DESIGN & TESTING


Our objective was to build a pet robot that integrates computer vision and speech recognition to closely resemble various characteristics of a real pet. Figure 1 displays a high level overview of the project design. The robot uses a microphone to take as input a user's voice commands. This input is passed to a speech recognition engine within the Raspberry Pi which processes and deciphers the voice commands. Once the speech is understood, the Raspbery Pi executes the function corresponding to that voice command. When the command demands that the robot navigate to an object, the OpenCV library is used to enable the robot to autonomously travel towards the ball.

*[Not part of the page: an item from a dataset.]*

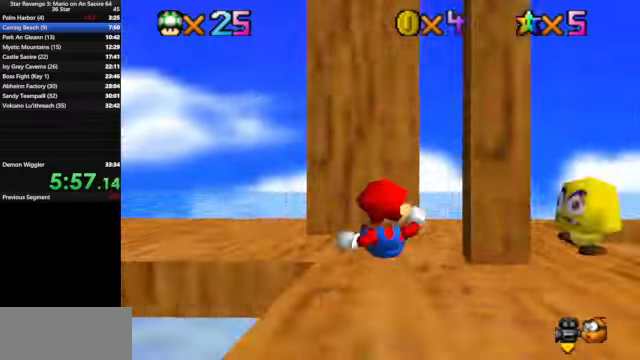
{"buttons": [], "left_stick": "center", "events": [[66, "R1", "up"]]}
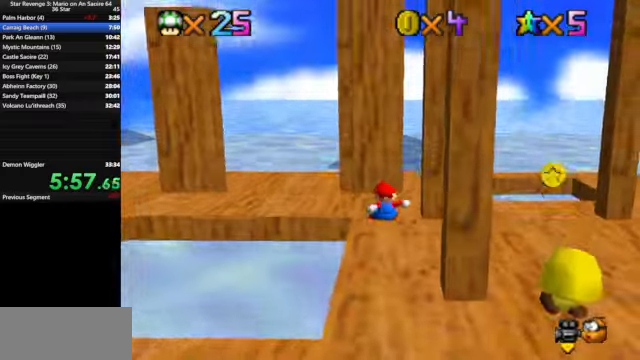
{"buttons": [], "left_stick": "down", "events": [[266, "left_stick", "down"]]}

In recognizing speech, the Raspberry Pi searches through the user's command to find key words. If a key word is found, the robot translates the user's voice input to a command that it supports. The list of supported commands is shown in Figure 2. For example, one of the primary commands is the move command, which will move the robot in the specified direction. Other commands, such as saying "hello", will require the robot to reply to the user. For these situations, the robot is programmed with a set of replies that uses speech synthesis to convert strings into voice. The modular design allowed us to work in parallel and minimize dependencies between separate systems. This allowed for a efficient and effective workflow.

final project overview
Phrase Result
Play ball Goes to blue target and then to green target
Forward Moves robot forward
Backward Moves robot backward
Left Turns 90 degrees left and goes straight
Right Turns 90 degrees right and goes straight
Play song Plays a hardcoded song
Hi Replies hello to the user
Figure 1: Overview of Design
Figure 2: Supported commands

SPEECH RECOGNITION


Our initial goal was to use a local speech recognition engine on the Pi so that users can use the speech feature even without access to the Internet. However after testing with the local speech recognition engine, we decided to move to an on-line approach because the engine had a long delay in understanding simple phrases. In the end we used the Google Speech Recognition API to decipher user input. Through our testing, we found that it would take 32 seconds to recognize a pharse locally on the Raspberry Pi, while it would only take 0.04 seconds to recognize the same phrase using the Google Speech Recognition API. Our objective was to make a friendly pet robot that would instantly react to user inputs so we decided to use Google's Speech Recognition API to yield faster responses from the pet.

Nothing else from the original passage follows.